Other options could include placing your property in trust or transferring ownership of the family home to children but these both constitute a legal minefield and can often have unintended consequences.

A little known method of avoiding having to sell your home to pay for care home fees is to change the ownership of it to tenants in common.

What does ‘tenants in common’ mean?

This refers to people who co-own a property where each owns a specific share of the property. Most often it will be two people who each own 50% of the property although there may be instances where more than two people are tenants in common or tenants can hold unequal interests in the property.

What you need to do

If you and a spouse, partner or other co-owner of the property decide to convert your ownership to tenants in common the first thing you must do is engage the services of a properly qualified solicitor who is fully experienced in property law and you can find one through the Society of Trust and Estate Practitioners.

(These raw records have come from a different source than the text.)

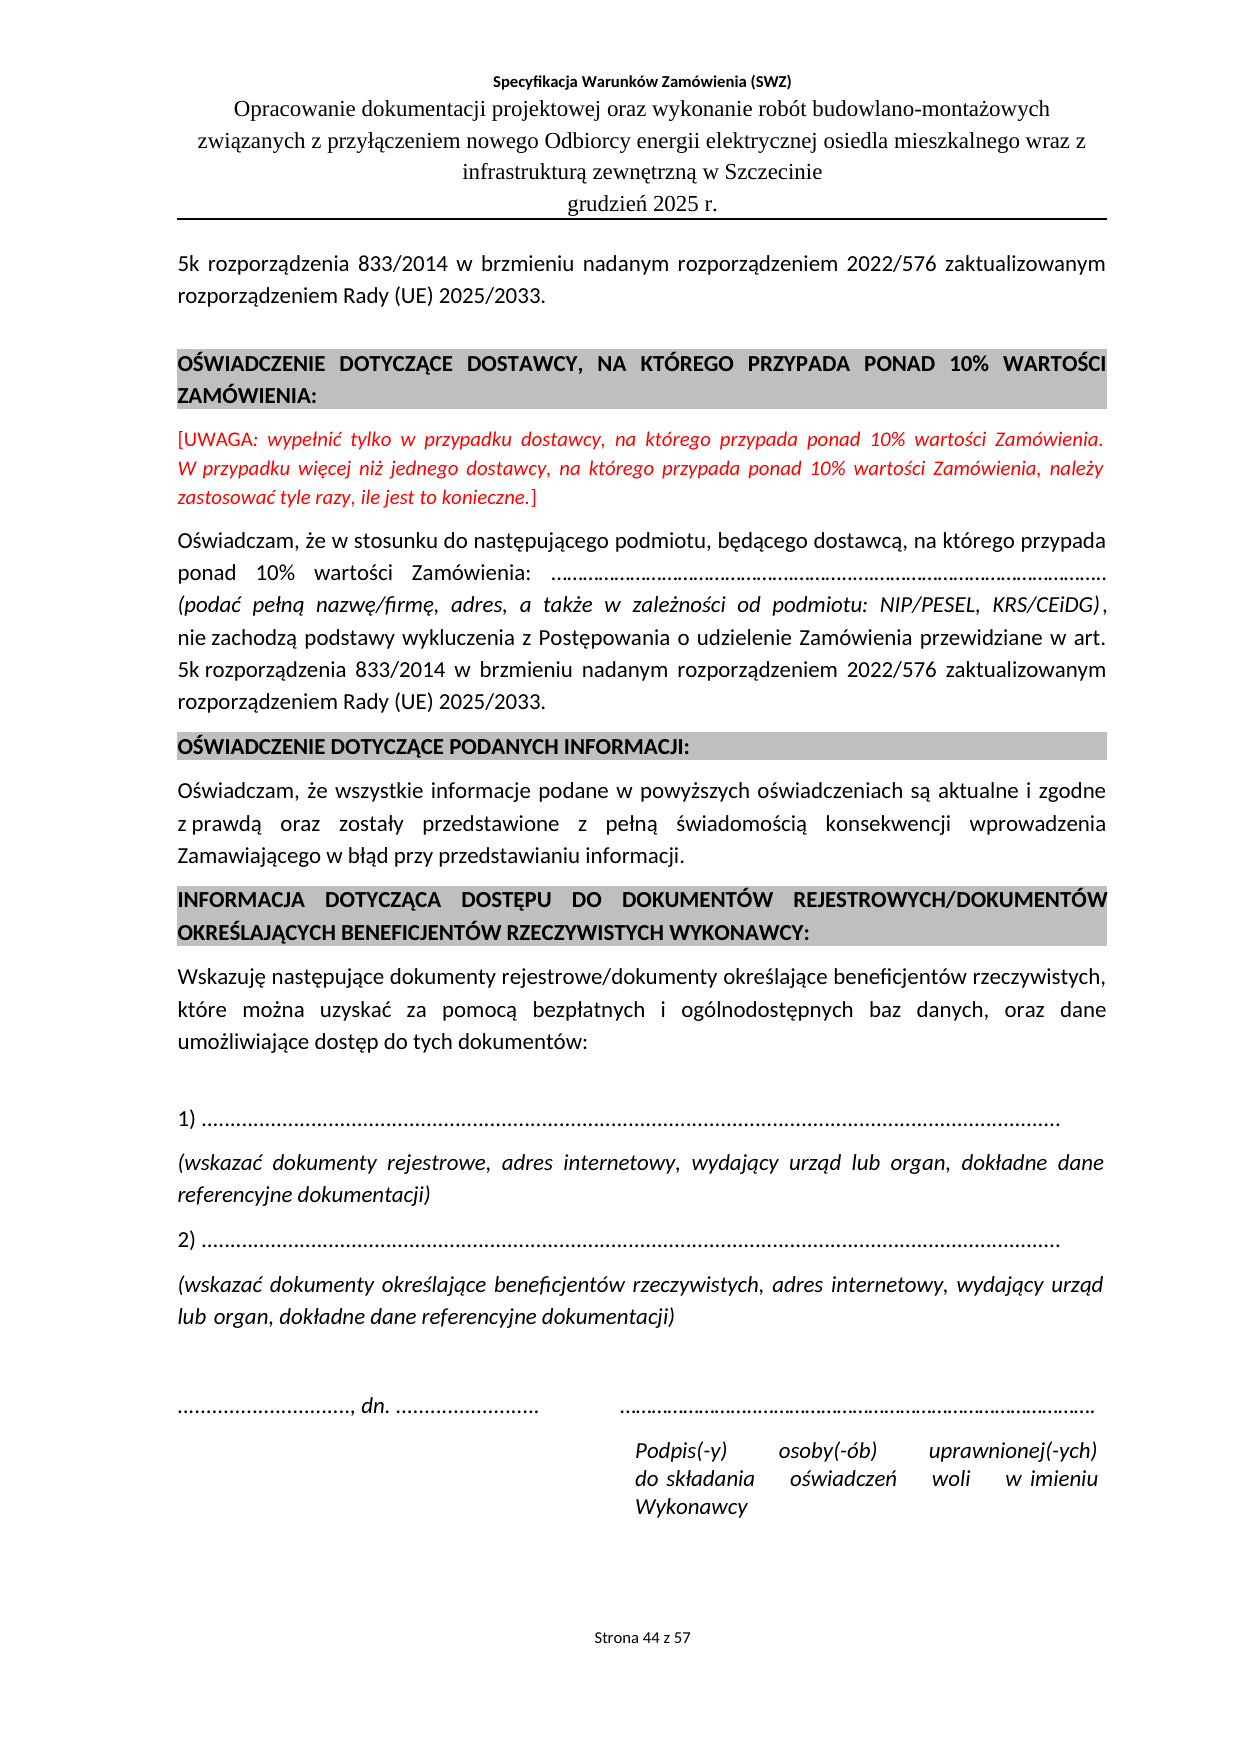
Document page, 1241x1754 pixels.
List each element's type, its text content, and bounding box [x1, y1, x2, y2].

text Oświadczam, że w stosunku do następującego podmiotu, będącego podwykonawcą, na którego przypada ponad 10% wartości Zamówienia: …………………………………………………………………………………… (podać pełną nazwę/ firmę, adres, a także w zależności od podmiotu: NIP/ PESEL, KRS/ CEiDG), nie zachodzą podstawy wykluczenia z Postępowania o udzielenie Zamówienia przewidziane w art. 5k rozporządzenia 833/2014 w brzmieniu nadanym rozporządzeniem 2022/576 zaktualizowanym rozporządzeniem Rady (UE) 2025/2033. [177, 249, 1107, 309]
text Podpis(-y) osoby(-ób) uprawnionej(-ych) do składania oświadczeń woli w imieniu Wykonawcy [635, 1436, 1100, 1520]
text Oświadczam, że wszystkie informacje podane w powyższych oświadczeniach są aktualne i zgodne z prawdą oraz zostały przedstawione z pełną świadomością konsekwencji wprowadzenia Zamawiającego w błąd przy przedstawianiu informacji. [177, 777, 1107, 869]
text (wskazać dokumenty rejestrowe, adres internetowy, wydający urząd lub organ, dokładne dane referencyjne dokumentacji) [177, 1148, 1107, 1209]
text Oświadczam, że w stosunku do następującego podmiotu, będącego dostawcą, na którego przypada ponad 10% wartości Zamówienia: ……………………………………….………..….…………………………………….. (podać pełną nazwę/firmę, adres, a także w zależności od podmiotu: NIP/PESEL, KRS/CEiDG), nie zachodzą podstawy wykluczenia z Postępowania o udzielenie Zamówienia przewidziane w art. 5k rozporządzenia 833/2014 w brzmieniu nadanym rozporządzeniem 2022/576 zaktualizowanym rozporządzeniem Rady (UE) 2025/2033. [177, 526, 1107, 715]
text Wskazuję następujące dokumenty rejestrowe/dokumenty określające beneficjentów rzeczywistych, które można uzyskać za pomocą bezpłatnych i ogólnodostępnych baz danych, oraz dane umożliwiające dostęp do tych dokumentów: [177, 962, 1107, 1055]
text INFORMACJA DOTYCZĄCA DOSTĘPU DO DOKUMENTÓW REJESTROWYCH/DOKUMENTÓW OKREŚLAJĄCYCH BENEFICJENTÓW RZECZYWISTYCH WYKONAWCY: [177, 886, 1107, 946]
text (wskazać dokumenty określające beneficjentów rzeczywistych, adres internetowy, wydający urząd lub organ, dokładne dane referencyjne dokumentacji) [177, 1270, 1107, 1330]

When you become tenants in common you will be able to leave your share of the home to anyone in your will. Your will effectively provides a ‘flexible life interest’ for your spouse or partner which ensures that on your death your share of the property is held in trust and gives them the right to carry on living in the property until their death.

What is the advantage?

Should your surviving spouse or partner have to go into care, any local authority means test could only take into account the value of their share of the property when assessing how much they would have to pay for their care. In this case the value of their share could even be assessed as nil because it would be very unlikely that the property would be of saleable interest to anyone, meaning the whole value of the property could be excluded from a means test assessment.

A better alternative

Whatever you decide to do with regard to paying for later life care, remember that care homes are not the only option. Independent research from the not-for-profit organisation The Live-in Care Hub has shown that people are healthier and happier staying in their own homes and being cared for by a professional carer who either lives in or visits for several hours each day. And it is financially comparable to care home fees.